(Supplied records begins)

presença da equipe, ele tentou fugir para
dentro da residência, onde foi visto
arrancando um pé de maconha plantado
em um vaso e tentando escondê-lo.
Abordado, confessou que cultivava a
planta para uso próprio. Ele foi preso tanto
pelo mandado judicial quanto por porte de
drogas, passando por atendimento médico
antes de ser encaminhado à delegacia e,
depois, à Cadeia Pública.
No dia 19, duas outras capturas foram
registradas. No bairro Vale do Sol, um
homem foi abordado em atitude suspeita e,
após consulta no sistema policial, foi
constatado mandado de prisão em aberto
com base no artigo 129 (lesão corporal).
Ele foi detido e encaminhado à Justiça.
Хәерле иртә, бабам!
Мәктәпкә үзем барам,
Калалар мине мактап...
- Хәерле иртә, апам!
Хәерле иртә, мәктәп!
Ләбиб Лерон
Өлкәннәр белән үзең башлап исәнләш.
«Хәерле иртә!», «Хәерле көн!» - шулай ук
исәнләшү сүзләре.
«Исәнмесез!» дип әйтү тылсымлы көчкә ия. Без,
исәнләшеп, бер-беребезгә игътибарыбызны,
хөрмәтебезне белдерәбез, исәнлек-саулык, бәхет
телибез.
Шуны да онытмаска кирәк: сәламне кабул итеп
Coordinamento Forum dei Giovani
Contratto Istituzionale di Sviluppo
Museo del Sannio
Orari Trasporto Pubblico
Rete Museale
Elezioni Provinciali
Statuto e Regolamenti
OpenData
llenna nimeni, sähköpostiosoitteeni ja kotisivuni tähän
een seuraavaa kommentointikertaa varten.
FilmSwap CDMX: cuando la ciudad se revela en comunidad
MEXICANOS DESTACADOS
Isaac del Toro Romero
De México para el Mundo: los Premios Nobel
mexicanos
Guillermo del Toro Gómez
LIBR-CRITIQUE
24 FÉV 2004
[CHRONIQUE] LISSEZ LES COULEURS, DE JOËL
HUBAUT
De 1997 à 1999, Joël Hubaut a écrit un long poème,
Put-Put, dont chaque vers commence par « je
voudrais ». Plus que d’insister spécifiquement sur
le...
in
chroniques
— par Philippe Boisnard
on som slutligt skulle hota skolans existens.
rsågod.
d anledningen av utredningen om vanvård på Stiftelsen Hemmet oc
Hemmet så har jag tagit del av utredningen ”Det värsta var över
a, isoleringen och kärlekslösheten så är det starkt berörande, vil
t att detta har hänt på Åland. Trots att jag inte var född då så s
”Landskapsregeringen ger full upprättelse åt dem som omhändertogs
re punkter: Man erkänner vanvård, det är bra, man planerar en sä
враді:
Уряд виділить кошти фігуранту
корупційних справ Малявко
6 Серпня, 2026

(Supplied records ends)

_Task to carry out:_ Extract the text from every record above and reproduce each line exactly, keeping the original order and leaving every character unchanged.

_Exercise output:_
presença da equipe, ele tentou fugir para
dentro da residência, onde foi visto
arrancando um pé de maconha plantado
em um vaso e tentando escondê-lo.
Abordado, confessou que cultivava a
planta para uso próprio. Ele foi preso tanto
pelo mandado judicial quanto por porte de
drogas, passando por atendimento médico
antes de ser encaminhado à delegacia e,
depois, à Cadeia Pública.
No dia 19, duas outras capturas foram
registradas. No bairro Vale do Sol, um
homem foi abordado em atitude suspeita e,
após consulta no sistema policial, foi
constatado mandado de prisão em aberto
com base no artigo 129 (lesão corporal).
Ele foi detido e encaminhado à Justiça.
Хәерле иртә, бабам!
Мәктәпкә үзем барам,
Калалар мине мактап...
- Хәерле иртә, апам!
Хәерле иртә, мәктәп!
Ләбиб Лерон
Өлкәннәр белән үзең башлап исәнләш.
«Хәерле иртә!», «Хәерле көн!» - шулай ук
исәнләшү сүзләре.
«Исәнмесез!» дип әйтү тылсымлы көчкә ия. Без,
исәнләшеп, бер-беребезгә игътибарыбызны,
хөрмәтебезне белдерәбез, исәнлек-саулык, бәхет
телибез.
Шуны да онытмаска кирәк: сәламне кабул итеп
Coordinamento Forum dei Giovani
Contratto Istituzionale di Sviluppo
Museo del Sannio
Orari Trasporto Pubblico
Rete Museale
Elezioni Provinciali
Statuto e Regolamenti
OpenData
llenna nimeni, sähköpostiosoitteeni ja kotisivuni tähän
een seuraavaa kommentointikertaa varten.
FilmSwap CDMX: cuando la ciudad se revela en comunidad
MEXICANOS DESTACADOS
Isaac del Toro Romero
De México para el Mundo: los Premios Nobel
mexicanos
Guillermo del Toro Gómez
LIBR-CRITIQUE
24 FÉV 2004
[CHRONIQUE] LISSEZ LES COULEURS, DE JOËL
HUBAUT
De 1997 à 1999, Joël Hubaut a écrit un long poème,
Put-Put, dont chaque vers commence par « je
voudrais ». Plus que d’insister spécifiquement sur
le...
in
chroniques
— par Philippe Boisnard
on som slutligt skulle hota skolans existens.
rsågod.
d anledningen av utredningen om vanvård på Stiftelsen Hemmet oc
Hemmet så har jag tagit del av utredningen ”Det värsta var över
a, isoleringen och kärlekslösheten så är det starkt berörande, vil
t att detta har hänt på Åland. Trots att jag inte var född då så s
”Landskapsregeringen ger full upprättelse åt dem som omhändertogs
re punkter: Man erkänner vanvård, det är bra, man planerar en sä
враді:
Уряд виділить кошти фігуранту
корупційних справ Малявко
6 Серпня, 2026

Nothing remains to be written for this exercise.